🤖 AI Summary
Despite their cost-efficiency and reduced bias, robot advisors (RAs) suffer from low user adoption, primarily due to ambiguous role perception and unclear mechanisms for integrating algorithmic advice.
Method: This study employs a multi-stage mixed-methods approach (N=334 behavioral experiments, thematic analysis, and quantitative validation) to systematically examine how information presentation formats and performance framing influence user reliance on RAs.

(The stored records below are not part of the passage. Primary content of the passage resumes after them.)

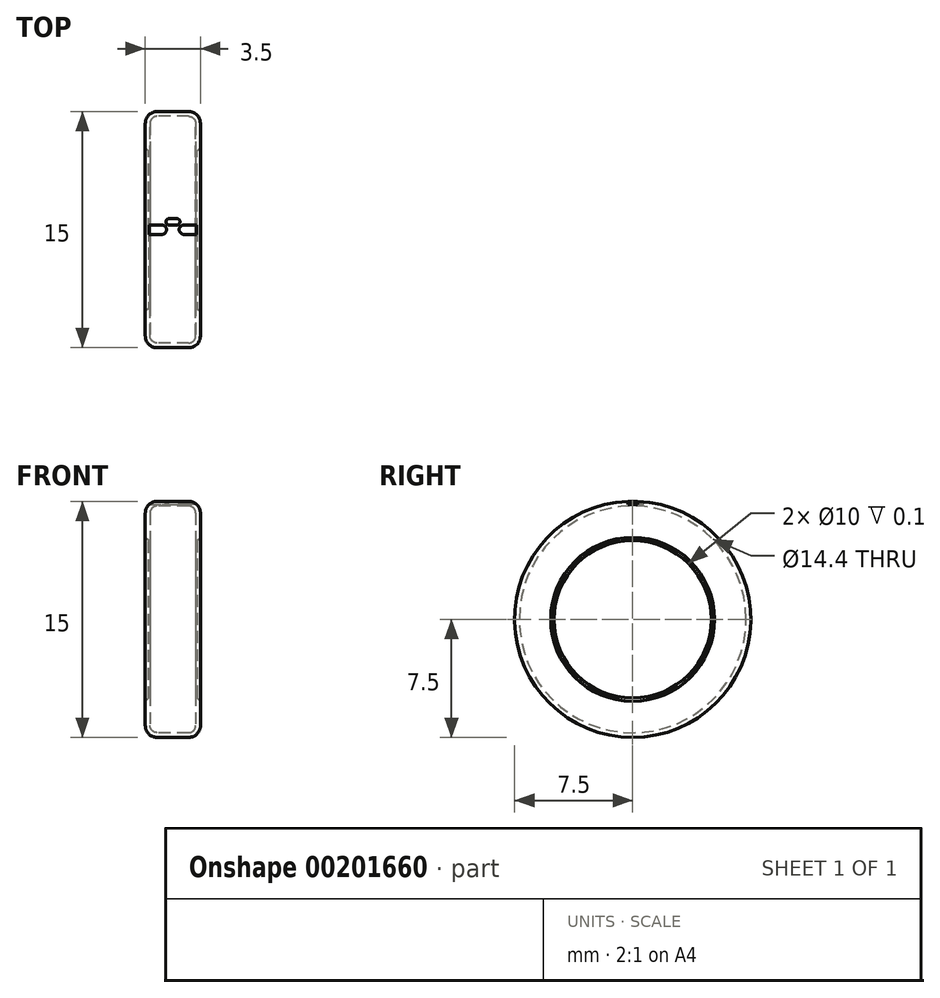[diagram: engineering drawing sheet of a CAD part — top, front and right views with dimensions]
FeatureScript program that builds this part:
annotation { "Feature Type Name" : "Feature", "Feature Type Description" : "" }
export const myFeature = defineFeature(function(context is Context, id is Id, definition is map)
    precondition{}
    {
        {
            var Q0;
            Q0=qCreatedBy(makeId("Front.planeOp"),FACE);
            var sketch = newSketch(context, id + "F0", { "sketchPlane" : qUnion([Q0])});
            skLineSegment(sketch, "E0", {"start": v(-29.59, 0) * mm, "end": v(30.89, 0) * mm, "construction": true});
            skLineSegment(sketch, "E1", {"start": v(0, 29.21) * mm, "end": v(0, -29.1) * mm, "construction": true});
            skLineSegment(sketch, "E2", {"start": v(0, -7.5) * mm, "end": v(-1, -7.5) * mm});
            skLineSegment(sketch, "E3", {"start": v(-1.75, -6.75) * mm, "end": v(-1.75, -5) * mm});
            skLineSegment(sketch, "E4", {"start": v(-1.75, -5) * mm, "end": v(-1.45, -5) * mm});
            skLineSegment(sketch, "E5", {"start": v(-1.45, -5) * mm, "end": v(-1.45, -6.75) * mm});
            skLineSegment(sketch, "E6", {"start": v(-1, -7.2) * mm, "end": v(0, -7.2) * mm});
            skPoint(sketch, "E7.visualSharp", {"position": v(-1.75, -7.5) * mm});
            skArc(sketch, "E7.filletArc", {"start": v(-1.75, -6.75) * mm, "mid": v(-1.53, -7.28) * mm, "end": v(-1, -7.5) * mm});
            skPoint(sketch, "E8.visualSharp", {"position": v(-1.45, -7.2) * mm});
            skArc(sketch, "E8.filletArc", {"start": v(-1.45, -6.75) * mm, "mid": v(-1.32, -7.07) * mm, "end": v(-1, -7.2) * mm});
            skLineSegment(sketch, "E9.MirrorCS", {"start": v(1.75, -5) * mm, "end": v(1.45, -5) * mm});
            skArc(sketch, "E10.MirrorCS", {"start": v(1.45, -6.75) * mm, "mid": v(1.32, -7.07) * mm, "end": v(1, -7.2) * mm});
            skArc(sketch, "E11.MirrorCS", {"start": v(1.75, -6.75) * mm, "mid": v(1.53, -7.28) * mm, "end": v(1, -7.5) * mm});
            skLineSegment(sketch, "E12.MirrorCS", {"start": v(1.45, -5) * mm, "end": v(1.45, -6.75) * mm});
            skPoint(sketch, "E13.MirrorP", {"position": v(1.75, -7.5) * mm});
            skLineSegment(sketch, "E14.MirrorCS", {"start": v(1.75, -6.75) * mm, "end": v(1.75, -5) * mm});
            skPoint(sketch, "E15.MirrorP", {"position": v(1.45, -7.2) * mm});
            skLineSegment(sketch, "E16.MirrorCS", {"start": v(1, -7.2) * mm, "end": v(0, -7.2) * mm});
            skLineSegment(sketch, "E17.MirrorCS", {"start": v(0, -7.5) * mm, "end": v(1, -7.5) * mm});
            skSolve(sketch);
        }
        {
            var Q0;
            Q0 = qSketchRegion(id + "F0", true);
            var Q1;
            Q1=sQuery(id+"F0.wireOp",EDGE,"E0");
            revolve(context, id + "F1", {"entities" : qUnion([Q0]), "axis" : qUnion([Q1]), "revolveType" : RevolveType.FULL});
        }
        {
            var Q0;
            Q0=qCreatedBy(makeId("Top.planeOp"),FACE);
            cPlane(context, id + "F2", {"entities" : qUnion([Q0]), "cplaneType" : CPlaneType.OFFSET, "offset" : 7.5 * mm, "width" : 150 * mm, "height" : 150 * mm});
        }
        {
            var Q0;
            Q0=qCreatedBy(id+"F2.planeOp",FACE);
            var sketch = newSketch(context, id + "F3", { "sketchPlane" : qUnion([Q0])});
            skLineSegment(sketch, "E18", {"start": v(-0.25, 0.5) * mm, "end": v(0.25, 0.5) * mm});
            skArc(sketch, "E19.0.startCap", {"start": v(-0.25, 0.3) * mm, "mid": v(-0.45, 0.5) * mm, "end": v(-0.25, 0.7) * mm});
            skArc(sketch, "E19.0.endCap", {"start": v(0.25, 0.7) * mm, "mid": v(0.45, 0.5) * mm, "end": v(0.25, 0.3) * mm});
            skLineSegment(sketch, "E19.0.left", {"start": v(-0.25, 0.7) * mm, "end": v(0.25, 0.7) * mm});
            skLineSegment(sketch, "E19.0.right", {"start": v(-0.25, 0.3) * mm, "end": v(0.25, 0.3) * mm});
            skLineSegment(sketch, "E20", {"start": v(0, 0) * mm, "end": v(0, 0.5) * mm, "construction": true});
            skArc(sketch, "E21", {"start": v(-0.7, -0.3) * mm, "mid": v(-0.4, 0) * mm, "end": v(-0.7, 0.3) * mm});
            skLineSegment(sketch, "E22", {"start": v(-0.7, 0.3) * mm, "end": v(-1.7, 0.3) * mm});
            skLineSegment(sketch, "E23", {"start": v(-1.7, 0.3) * mm, "end": v(-1.7, -0.3) * mm});
            skLineSegment(sketch, "E24", {"start": v(-1.7, -0.3) * mm, "end": v(-0.7, -0.3) * mm});
            skLineSegment(sketch, "E25.MirrorCS", {"start": v(1.7, -0.3) * mm, "end": v(0.7, -0.3) * mm});
            skLineSegment(sketch, "E26.MirrorCS", {"start": v(1.7, 0.3) * mm, "end": v(1.7, -0.3) * mm});
            skLineSegment(sketch, "E27.MirrorCS", {"start": v(0.7, 0.3) * mm, "end": v(1.7, 0.3) * mm});
            skArc(sketch, "E28.MirrorCS", {"start": v(0.7, -0.3) * mm, "mid": v(0.4, 0) * mm, "end": v(0.7, 0.3) * mm});
            skSolve(sketch);
        }
        {
            var Q0;
            Q0 = qSketchRegion(id + "F3", true);
            extrude(context, id + "F4", {"entities" : qUnion([Q0]), "operationType" : NewBodyOperationType.REMOVE, "oppositeDirection" : true, "depth" : .2 * mm});
        }
        {
            var Q0;
            Q0=makeQuery(id+"F1.opRevolve","SWEPT_EDGE",EDGE,{"disambiguationData":[OSD([sQuery(id+"F0.wireOp",EDGE,"E3"),sQuery(id+"F0.wireOp",EDGE,"E4")])]});
            var Q1;
            Q1=makeQuery(id+"F1.opRevolve","SWEPT_EDGE",EDGE,{"disambiguationData":[OSD([sQuery(id+"F0.wireOp",EDGE,"E9.MirrorCS"),sQuery(id+"F0.wireOp",EDGE,"E14.MirrorCS")])]});
            chamfer(context, id + "F5", {"entities" : qUnion([Q0, Q1]), "width" : .2 * mm, "tangentPropagation" : true});
        }
    });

Contribution/Results: We propose a novel tripartite RA role taxonomy—tool, collaborator, and authority—and identify four distinct user archetypes, culminating in a dual-dimensional 2×2 “individual–algorithm” acceptance model. Results show that while users generally rely on RAs, reliance is significantly moderated by performance information salience and gain/loss framing of recommendations. Key antecedents of adoption—both individual (e.g., cognitive style, trust disposition) and algorithmic (e.g., transparency, explainability of performance)—are empirically identified, offering theoretical grounding and actionable design principles for human–algorithm collaborative decision-making.
📝 Abstract
Robo-advisors (RAs) are cost-effective, bias-resistant alternatives to human financial advisors, yet adoption remains limited. While prior research has examined user interactions with RAs, less is known about how individuals interpret RA roles and integrate their advice into decision-making. To address this gap, this study employs a multiphase mixed methods design integrating a behavioral experiment (N = 334), thematic analysis, and follow-up quantitative testing. Findings suggest that people tend to rely on RAs, with reliance shaped by information about RA performance and the framing of advice as gains or losses. Thematic analysis reveals three RA roles in decision-making and four user types, each reflecting distinct patterns of advice integration. In addition, a 2 x 2 typology categorizes antecedents of acceptance into enablers and inhibitors at both the individual and algorithmic levels. By combining behavioral, interpretive, and confirmatory evidence, this study advances understanding of human-RA collaboration and provides actionable insights for designing more trustworthy and adaptive RA systems.